My hosting is charging me a $50/month fee to put my servers on the same VLAN so that I create a cluster using the Network Load Balancing feature.

I'm really not needing split the load between the servers, I was looking for an easy way to create a failover scenario to protect against servers failures. However, I consider this fee is little expensive.

Is there any way that I can create a cluster without using the NLB? Maybe something that monitors my primary server and changes the DNS for the domain when it goes down?


Solution 1:

DNS is a poor choice for simulating failover. The reasons are

  • DNS records a valid for a period of time, to achieve realtime failover you'd need to lower the TTL on a DNS entry to be so low that every request to your site would result in a DNS lookup. Which will seriously slow the experience for your visitors
  • There are some suspicions that even today DNS entires with very low TTL values are not respected by ISP's and older broken name servers.
  • Using Round Robin DNS will not provide failover because on average 50% of the requests will go to each IP listed. This actually would work if the higher level protocols of HTTP had retrying built in.

My suggestions would be

  • If your second server is in the same hosting company, then look into renting a real load balancer, either for your own use, or most hosting companies can rent you part of their shared load balancing infrastructure
  • Use something like spread or linux HA servers to assign the service to a floating virtual IP which is passed between your physical servers. The servers in the cluster monitor each other and decide who is the current owner of the virtual IP.

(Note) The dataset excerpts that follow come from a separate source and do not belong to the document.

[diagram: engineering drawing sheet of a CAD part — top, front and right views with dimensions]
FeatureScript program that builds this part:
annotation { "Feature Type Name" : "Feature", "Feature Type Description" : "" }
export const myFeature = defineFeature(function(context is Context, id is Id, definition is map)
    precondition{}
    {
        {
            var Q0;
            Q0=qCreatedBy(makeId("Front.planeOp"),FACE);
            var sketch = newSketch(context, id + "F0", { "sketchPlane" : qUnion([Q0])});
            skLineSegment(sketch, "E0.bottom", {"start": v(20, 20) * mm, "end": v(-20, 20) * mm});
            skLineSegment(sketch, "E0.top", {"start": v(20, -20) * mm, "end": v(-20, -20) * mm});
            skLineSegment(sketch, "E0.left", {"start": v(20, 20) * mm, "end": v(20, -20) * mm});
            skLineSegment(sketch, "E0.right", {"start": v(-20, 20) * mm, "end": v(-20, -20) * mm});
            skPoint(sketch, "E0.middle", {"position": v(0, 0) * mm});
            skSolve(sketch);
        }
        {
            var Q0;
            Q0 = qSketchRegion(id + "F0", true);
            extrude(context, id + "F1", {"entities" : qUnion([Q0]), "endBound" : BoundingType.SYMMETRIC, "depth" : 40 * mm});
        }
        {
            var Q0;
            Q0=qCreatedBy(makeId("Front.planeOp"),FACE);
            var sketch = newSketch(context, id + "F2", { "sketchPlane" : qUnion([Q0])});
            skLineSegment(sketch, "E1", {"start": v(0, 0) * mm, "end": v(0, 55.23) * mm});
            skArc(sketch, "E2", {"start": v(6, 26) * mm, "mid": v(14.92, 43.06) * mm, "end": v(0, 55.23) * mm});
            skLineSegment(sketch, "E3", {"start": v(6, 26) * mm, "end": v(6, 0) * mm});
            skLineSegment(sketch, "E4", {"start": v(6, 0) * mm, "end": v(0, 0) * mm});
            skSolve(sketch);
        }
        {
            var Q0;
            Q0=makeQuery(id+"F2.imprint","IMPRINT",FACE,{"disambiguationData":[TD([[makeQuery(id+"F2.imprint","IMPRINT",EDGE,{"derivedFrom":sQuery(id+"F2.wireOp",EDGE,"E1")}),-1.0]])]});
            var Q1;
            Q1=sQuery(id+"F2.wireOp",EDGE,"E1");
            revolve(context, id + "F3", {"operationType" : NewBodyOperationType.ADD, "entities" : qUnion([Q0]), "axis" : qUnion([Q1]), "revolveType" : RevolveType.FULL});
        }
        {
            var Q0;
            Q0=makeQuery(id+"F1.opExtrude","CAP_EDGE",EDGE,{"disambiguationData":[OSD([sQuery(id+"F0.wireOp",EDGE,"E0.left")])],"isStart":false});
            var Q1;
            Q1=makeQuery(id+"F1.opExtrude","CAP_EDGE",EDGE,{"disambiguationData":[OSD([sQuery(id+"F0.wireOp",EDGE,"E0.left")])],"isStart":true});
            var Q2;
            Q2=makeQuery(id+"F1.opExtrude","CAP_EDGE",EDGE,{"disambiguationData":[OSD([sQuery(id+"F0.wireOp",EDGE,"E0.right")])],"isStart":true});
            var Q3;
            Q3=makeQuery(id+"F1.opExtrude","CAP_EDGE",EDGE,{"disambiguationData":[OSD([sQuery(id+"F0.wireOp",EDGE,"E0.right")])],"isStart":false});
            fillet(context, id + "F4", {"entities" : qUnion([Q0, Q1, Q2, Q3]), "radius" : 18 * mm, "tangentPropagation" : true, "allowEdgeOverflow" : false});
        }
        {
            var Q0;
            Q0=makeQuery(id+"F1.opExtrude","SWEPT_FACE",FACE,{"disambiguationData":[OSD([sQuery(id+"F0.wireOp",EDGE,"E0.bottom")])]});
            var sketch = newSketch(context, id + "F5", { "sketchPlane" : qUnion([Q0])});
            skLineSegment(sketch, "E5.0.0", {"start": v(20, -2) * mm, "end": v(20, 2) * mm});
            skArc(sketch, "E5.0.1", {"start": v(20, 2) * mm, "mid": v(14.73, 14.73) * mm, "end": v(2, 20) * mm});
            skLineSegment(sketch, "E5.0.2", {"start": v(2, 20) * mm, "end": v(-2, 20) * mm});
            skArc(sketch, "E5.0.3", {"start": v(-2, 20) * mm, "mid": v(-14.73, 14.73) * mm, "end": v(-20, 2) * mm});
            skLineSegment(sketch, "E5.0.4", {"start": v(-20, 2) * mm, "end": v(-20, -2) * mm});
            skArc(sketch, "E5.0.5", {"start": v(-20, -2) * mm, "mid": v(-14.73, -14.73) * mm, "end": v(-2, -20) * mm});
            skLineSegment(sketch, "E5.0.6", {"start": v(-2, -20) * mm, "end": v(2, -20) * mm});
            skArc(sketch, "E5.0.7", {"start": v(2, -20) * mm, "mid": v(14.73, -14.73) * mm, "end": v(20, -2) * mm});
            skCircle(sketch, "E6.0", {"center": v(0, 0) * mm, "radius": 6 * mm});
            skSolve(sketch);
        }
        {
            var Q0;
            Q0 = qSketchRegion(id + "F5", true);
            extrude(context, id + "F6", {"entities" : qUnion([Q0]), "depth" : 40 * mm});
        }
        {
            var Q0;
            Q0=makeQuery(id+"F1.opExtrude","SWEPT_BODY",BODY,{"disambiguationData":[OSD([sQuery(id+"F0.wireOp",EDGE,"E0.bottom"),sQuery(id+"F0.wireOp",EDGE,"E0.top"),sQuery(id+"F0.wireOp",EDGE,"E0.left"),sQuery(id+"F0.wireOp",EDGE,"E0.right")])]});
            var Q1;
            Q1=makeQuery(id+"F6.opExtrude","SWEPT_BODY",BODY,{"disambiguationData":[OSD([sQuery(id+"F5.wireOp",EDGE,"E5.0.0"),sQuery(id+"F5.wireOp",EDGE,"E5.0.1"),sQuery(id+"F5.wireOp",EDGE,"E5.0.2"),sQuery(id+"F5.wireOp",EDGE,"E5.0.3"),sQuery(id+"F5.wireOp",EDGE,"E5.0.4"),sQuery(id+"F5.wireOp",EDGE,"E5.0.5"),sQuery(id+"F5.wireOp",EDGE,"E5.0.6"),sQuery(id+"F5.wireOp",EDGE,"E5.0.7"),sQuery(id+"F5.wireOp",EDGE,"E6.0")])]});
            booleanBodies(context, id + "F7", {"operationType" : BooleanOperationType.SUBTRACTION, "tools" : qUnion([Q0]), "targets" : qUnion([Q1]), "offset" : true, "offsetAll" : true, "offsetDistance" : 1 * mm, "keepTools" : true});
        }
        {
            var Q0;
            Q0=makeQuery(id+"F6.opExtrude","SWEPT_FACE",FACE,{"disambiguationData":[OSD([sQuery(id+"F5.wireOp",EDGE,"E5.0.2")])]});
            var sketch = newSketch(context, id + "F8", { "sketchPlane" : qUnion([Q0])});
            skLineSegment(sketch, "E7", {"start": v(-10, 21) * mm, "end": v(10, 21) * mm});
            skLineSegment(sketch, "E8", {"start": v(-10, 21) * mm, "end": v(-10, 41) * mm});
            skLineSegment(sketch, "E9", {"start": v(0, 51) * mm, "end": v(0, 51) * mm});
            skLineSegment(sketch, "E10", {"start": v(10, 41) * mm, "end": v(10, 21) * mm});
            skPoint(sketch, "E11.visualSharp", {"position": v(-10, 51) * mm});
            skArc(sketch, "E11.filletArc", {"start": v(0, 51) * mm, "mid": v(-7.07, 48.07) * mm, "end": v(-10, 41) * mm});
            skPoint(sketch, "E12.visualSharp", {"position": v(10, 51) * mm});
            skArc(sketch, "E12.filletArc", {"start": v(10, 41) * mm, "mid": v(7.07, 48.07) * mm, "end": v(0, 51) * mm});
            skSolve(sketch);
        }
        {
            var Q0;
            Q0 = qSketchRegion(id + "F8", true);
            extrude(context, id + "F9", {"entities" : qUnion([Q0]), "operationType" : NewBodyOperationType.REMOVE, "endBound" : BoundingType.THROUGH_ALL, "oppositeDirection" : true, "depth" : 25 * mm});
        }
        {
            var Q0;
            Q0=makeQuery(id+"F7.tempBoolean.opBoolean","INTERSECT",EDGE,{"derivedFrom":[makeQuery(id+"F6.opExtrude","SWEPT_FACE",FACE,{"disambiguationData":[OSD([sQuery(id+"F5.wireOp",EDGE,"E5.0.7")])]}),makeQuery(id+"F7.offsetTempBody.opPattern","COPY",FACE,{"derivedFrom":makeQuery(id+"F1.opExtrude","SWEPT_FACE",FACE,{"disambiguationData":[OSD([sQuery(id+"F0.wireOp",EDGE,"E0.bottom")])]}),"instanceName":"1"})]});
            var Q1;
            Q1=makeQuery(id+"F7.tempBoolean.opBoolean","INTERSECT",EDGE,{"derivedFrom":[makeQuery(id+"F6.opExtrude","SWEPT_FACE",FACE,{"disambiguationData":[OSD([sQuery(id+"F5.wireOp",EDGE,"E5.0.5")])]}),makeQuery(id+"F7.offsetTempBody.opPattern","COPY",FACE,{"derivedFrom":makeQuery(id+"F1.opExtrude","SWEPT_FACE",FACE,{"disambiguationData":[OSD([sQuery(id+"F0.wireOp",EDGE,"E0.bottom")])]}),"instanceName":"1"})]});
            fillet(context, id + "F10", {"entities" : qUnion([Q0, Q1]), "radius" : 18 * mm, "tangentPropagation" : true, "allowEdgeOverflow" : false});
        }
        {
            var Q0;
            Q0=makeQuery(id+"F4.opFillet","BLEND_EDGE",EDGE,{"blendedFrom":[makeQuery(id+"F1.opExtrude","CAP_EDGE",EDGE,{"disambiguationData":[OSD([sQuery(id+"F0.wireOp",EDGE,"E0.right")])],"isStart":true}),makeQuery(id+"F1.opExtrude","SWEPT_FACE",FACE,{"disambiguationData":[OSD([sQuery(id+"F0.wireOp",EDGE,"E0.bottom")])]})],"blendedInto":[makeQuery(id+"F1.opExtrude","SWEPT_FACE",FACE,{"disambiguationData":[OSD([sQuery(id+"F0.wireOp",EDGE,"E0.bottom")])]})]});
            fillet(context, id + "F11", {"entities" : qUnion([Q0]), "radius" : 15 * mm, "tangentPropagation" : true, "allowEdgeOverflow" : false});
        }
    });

I highly recommend reading Scalable Internet Architectures by Theo Schlossnagle as he covers this in great detail

Solution 2:

You could set up a separate load balancing box with ldirectord, which monitors your web servers, and load-balances between whichever ones are currently live (and by extension, keeps the site up when one server goes down). We use this solution to allow us to re-boot either one of our two webservers without affecting the site's uptime.

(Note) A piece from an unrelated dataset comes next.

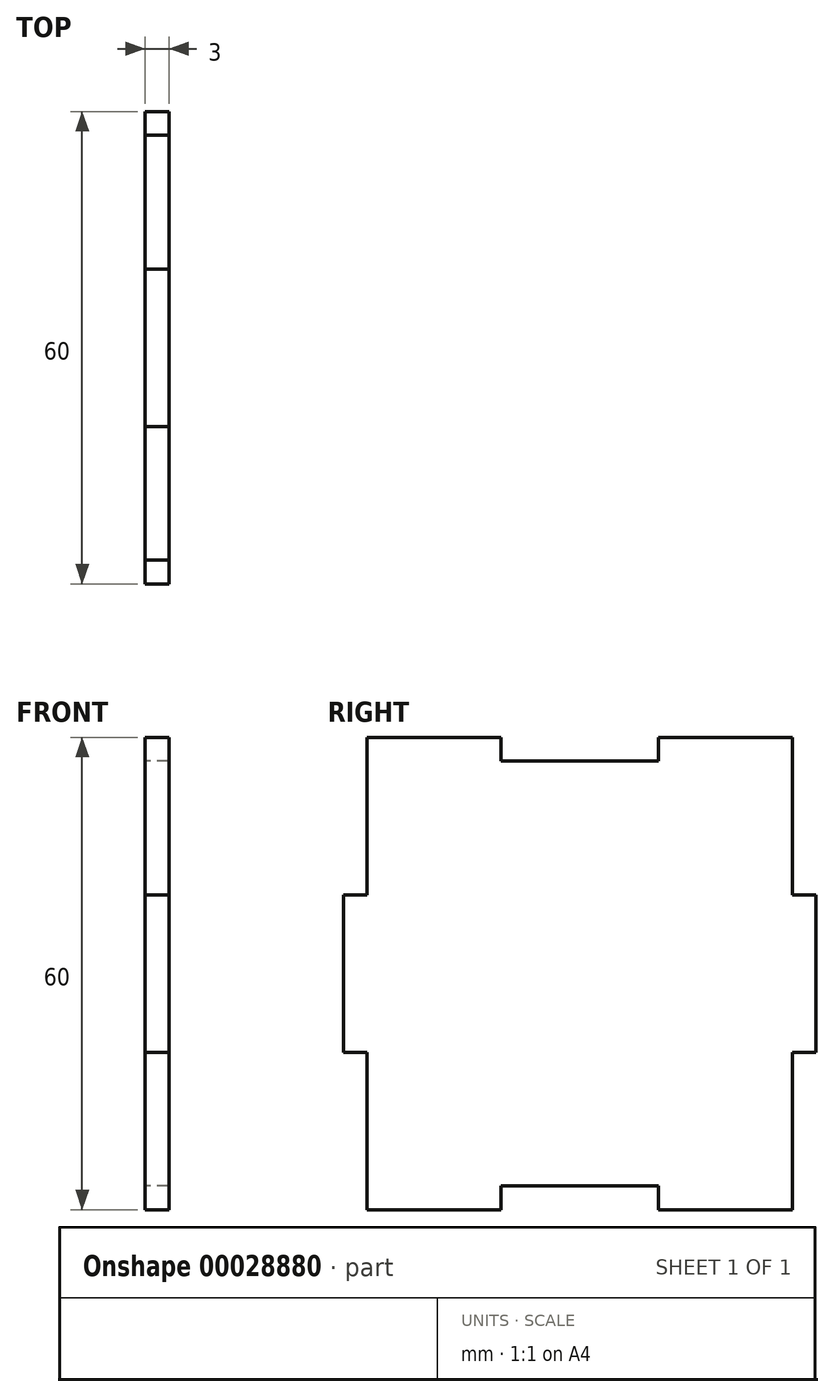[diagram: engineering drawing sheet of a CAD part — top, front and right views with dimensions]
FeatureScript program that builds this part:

In fact, if your webservers are linux boxes, you can run ldirectord on the webserver itself, and use heartbeat to keep ldirectord running on the live box.

This solution allows you to share a common IP address (or more than one) between two or more boxes, and avoid the DNS issue altogether.

Solution 3:

One way would be to have your site on two different servers, then have a site monitor at a third location that monitors the connection to the main server (where your DNS usually points). If it detects that the site is down, have the monitor execute a script or hit the update URL of a dynamic dns provider (such as DtDNS [which I operate], or DynDNS.com) with the IP address of your backup server specified for your domain/hostname. This will update the DNS record and direct traffic to your backup web server. When the main site is back online, the monitoring can run another script or URL that will put the "real" IP back.

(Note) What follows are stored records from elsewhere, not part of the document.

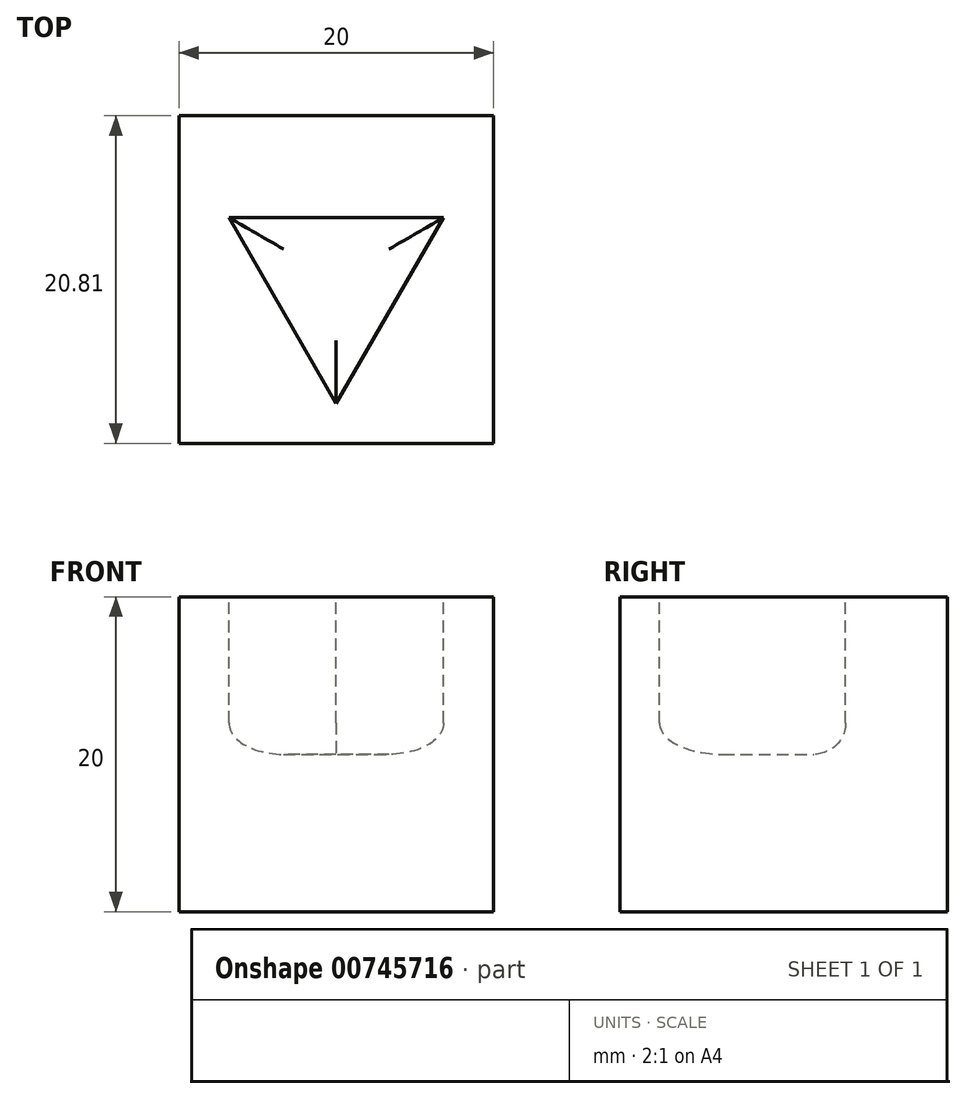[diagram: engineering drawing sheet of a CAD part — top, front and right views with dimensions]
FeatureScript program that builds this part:
annotation { "Feature Type Name" : "Feature", "Feature Type Description" : "" }
export const myFeature = defineFeature(function(context is Context, id is Id, definition is map)
    precondition{}
    {
        {
            var Q0;
            Q0=qCreatedBy(makeId("Front.planeOp"),FACE);
            var sketch = newSketch(context, id + "F0", { "sketchPlane" : qUnion([Q0])});
            skLineSegment(sketch, "E0", {"start": v(0, 0) * mm, "end": v(20, 0) * mm});
            skLineSegment(sketch, "E1", {"start": v(20, 0) * mm, "end": v(20, 20) * mm});
            skLineSegment(sketch, "E2", {"start": v(20, 20) * mm, "end": v(0, 20) * mm});
            skLineSegment(sketch, "E3", {"start": v(0, 20) * mm, "end": v(0, 0) * mm});
            skSolve(sketch);
        }
        {
            var Q0;
            Q0 = qSketchRegion(id + "F0", true);
            extrude(context, id + "F1", {"entities" : qUnion([Q0]), "depth" : 20.8 * mm, "offsetDistance" : 25.4 * mm});
        }
        {
            var Q0;
            Q0=makeQuery(id+"F1.opExtrude","SWEPT_FACE",FACE,{"disambiguationData":[OSD([sQuery(id+"F0.wireOp",EDGE,"E2")])]});
            var sketch = newSketch(context, id + "F2", { "sketchPlane" : qUnion([Q0])});
            skCircle(sketch, "E4.cCircle", {"center": v(10, -10.4) * mm, "radius": 7.88 * mm, "construction": true});
            skLineSegment(sketch, "E4.0", {"start": v(16.82, -6.47) * mm, "end": v(10, -18.28) * mm});
            skLineSegment(sketch, "E4.1", {"start": v(10, -18.28) * mm, "end": v(3.18, -6.47) * mm});
            skLineSegment(sketch, "E4.2", {"start": v(3.18, -6.47) * mm, "end": v(16.82, -6.47) * mm});
            skLineSegment(sketch, "E5", {"start": v(20, 0) * mm, "end": v(0, -20.8) * mm, "construction": true});
            skLineSegment(sketch, "E6", {"start": v(20, -20.8) * mm, "end": v(0, 0) * mm, "construction": true});
            skSolve(sketch);
        }
        {
            var Q0;
            Q0 = qSketchRegion(id + "F2", true);
            extrude(context, id + "F3", {"entities" : qUnion([Q0]), "operationType" : NewBodyOperationType.REMOVE, "oppositeDirection" : true, "depth" : 10 * mm, "offsetDistance" : 25.4 * mm});
        }
        {
            var Q0;
            Q0=makeQuery(id+"F3.boolean.opBoolean","COPY",EDGE,{"derivedFrom":makeQuery(id+"F3.opExtrude","CAP_EDGE",EDGE,{"disambiguationData":[OSD([sQuery(id+"F2.wireOp",EDGE,"E4.2")])],"isStart":false})});
            var Q1;
            Q1=makeQuery(id+"F3.boolean.opBoolean","COPY",EDGE,{"derivedFrom":makeQuery(id+"F3.opExtrude","CAP_EDGE",EDGE,{"disambiguationData":[OSD([sQuery(id+"F2.wireOp",EDGE,"E4.0")])],"isStart":false})});
            var Q2;
            Q2=makeQuery(id+"F3.boolean.opBoolean","COPY",EDGE,{"derivedFrom":makeQuery(id+"F3.opExtrude","CAP_EDGE",EDGE,{"disambiguationData":[OSD([sQuery(id+"F2.wireOp",EDGE,"E4.1")])],"isStart":false})});
            var Q3;
            Q3=makeQuery(id+"F3.boolean.opBoolean","COPY",EDGE,{"derivedFrom":makeQuery(id+"F3.opExtrude","CAP_EDGE",EDGE,{"disambiguationData":[OSD([sQuery(id+"F2.wireOp",EDGE,"E4.0")])],"isStart":true})});
            var Q4;
            Q4=makeQuery(id+"F3.boolean.opBoolean","COPY",EDGE,{"derivedFrom":makeQuery(id+"F3.opExtrude","CAP_EDGE",EDGE,{"disambiguationData":[OSD([sQuery(id+"F2.wireOp",EDGE,"E4.1")])],"isStart":true})});
            var Q5;
            Q5=makeQuery(id+"F3.boolean.opBoolean","COPY",EDGE,{"derivedFrom":makeQuery(id+"F3.opExtrude","CAP_EDGE",EDGE,{"disambiguationData":[OSD([sQuery(id+"F2.wireOp",EDGE,"E4.2")])],"isStart":true})});
            fillet(context, id + "F4", {"entities" : qUnion([Q0, Q1, Q2, Q3, Q4, Q5]), "radius" : 2 * mm, "allowEdgeOverflow" : false});
        }
    });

One key here is to have DNS hosted at a provider that has an API into their system so that your domain can be updated quickly, and that keeps the TTL low enough so that visitors will be redirected relatively quickly.

Another is that the site has to be monitored from an outside, objective location. You cannot run monitoring on the same web server as the site is on. If the whole server goes down, the monitoring/update method will go right down with it.